Routine immunisation has already been stretched during the COVID-19 lockdown. Between January and August 2020, only 12 million children were vaccinated, a coverage of 68.5% in eight months, according to data from the Union health ministry. But 17.8 million children should have been vaccinated in these months to meet the UIP 2019 goal of vaccinating 26.7 million infants every year. This means 5.8 million fewer children could have been vaccinated during this period.

India’s routine vaccination programme has struggled to meet its goal of vaccinating 55.7 million people annually over the past five decades, according to the UIP five-year plan, 2018. From 44% coverage in 2005-06, 62% of children and mothers were fully immunised in 2015-16--a decadal growth of 18 percentage points, but still far short of target. Vaccination also dropped among vulnerable communities, depending on wealth status, caste or tribal status and level of education. For instance, just under half of India’s Scheduled Tribes’ children and mothers (44%) have not received full immunisation coverage, according to the UIP five-year plan. Less than 10%, or 54, of India’s 718 districts had immunisation coverage over 90%; 91 had less than 50% immunisation coverage, according to UIP 2019.

Routine immunisation could fall further if the focus shifts heavily to the COVID-19 vaccine in 2021. “India has celebrated great success at eradicating polio because of the intense, focussed vaccination programme,” Thomas Abraham, author of ‘Polio: The Odyssey of Eradication’, told IndiaSpend. “But the years spent with nearly single-minded focus on polio also meant that other routine vaccinations suffered.”

Rakesh Kumar, former joint secretary in the MoHFW who oversaw India’s vaccine programme in the 2000s, agreed: “India’s routine immunisation programme for children has been built up by decades of hard work. It should not suffer at any cost now.” He recalled the frenetic pace of the programme during 2001-11 when resources and attention were trained on polio, and warned that a similar situation should not recur with the COVID-19 vaccine.

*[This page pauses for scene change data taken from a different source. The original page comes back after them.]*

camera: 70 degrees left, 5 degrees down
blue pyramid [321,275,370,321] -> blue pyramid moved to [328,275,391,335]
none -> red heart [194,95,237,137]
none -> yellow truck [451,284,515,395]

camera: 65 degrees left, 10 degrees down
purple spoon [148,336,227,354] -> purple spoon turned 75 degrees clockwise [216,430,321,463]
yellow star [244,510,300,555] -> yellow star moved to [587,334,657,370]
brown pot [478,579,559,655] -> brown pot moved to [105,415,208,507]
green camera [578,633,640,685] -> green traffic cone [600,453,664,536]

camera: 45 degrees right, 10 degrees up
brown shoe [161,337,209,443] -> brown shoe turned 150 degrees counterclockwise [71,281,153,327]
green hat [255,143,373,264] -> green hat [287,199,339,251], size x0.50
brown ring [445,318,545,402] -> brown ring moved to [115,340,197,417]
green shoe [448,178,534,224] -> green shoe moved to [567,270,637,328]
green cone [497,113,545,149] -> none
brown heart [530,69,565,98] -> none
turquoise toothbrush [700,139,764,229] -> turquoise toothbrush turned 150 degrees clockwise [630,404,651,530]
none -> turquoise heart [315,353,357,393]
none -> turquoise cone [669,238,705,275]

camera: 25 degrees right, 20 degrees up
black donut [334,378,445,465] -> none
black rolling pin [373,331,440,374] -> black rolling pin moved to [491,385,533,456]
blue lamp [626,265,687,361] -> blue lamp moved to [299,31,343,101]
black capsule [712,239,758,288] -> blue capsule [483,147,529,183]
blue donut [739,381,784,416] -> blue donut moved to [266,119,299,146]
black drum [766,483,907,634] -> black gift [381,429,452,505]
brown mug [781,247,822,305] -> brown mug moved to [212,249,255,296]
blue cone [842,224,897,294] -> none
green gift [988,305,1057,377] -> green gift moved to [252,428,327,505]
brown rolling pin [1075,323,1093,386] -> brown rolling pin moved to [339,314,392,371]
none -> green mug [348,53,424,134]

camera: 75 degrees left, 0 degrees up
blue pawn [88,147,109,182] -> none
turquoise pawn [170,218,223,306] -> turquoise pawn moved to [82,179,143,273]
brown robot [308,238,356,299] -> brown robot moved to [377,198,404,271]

The reasons for failing to meet national immunisation targets are varied, including failure to adequately inform parents about when and where immunisation is happening. There is also “vaccine hesitancy and public mistrust”, the MoHFW said in 2019, as well as “rumours, myths and misinformation” about vaccines. Many are unaware of the benefits or adverse effects of vaccines.

(Bhuyan is a special correspondent at IndiaSpend.)

Correction: The story has been updated to correct the last name of the former joint secretary in the health ministry. We regret the error.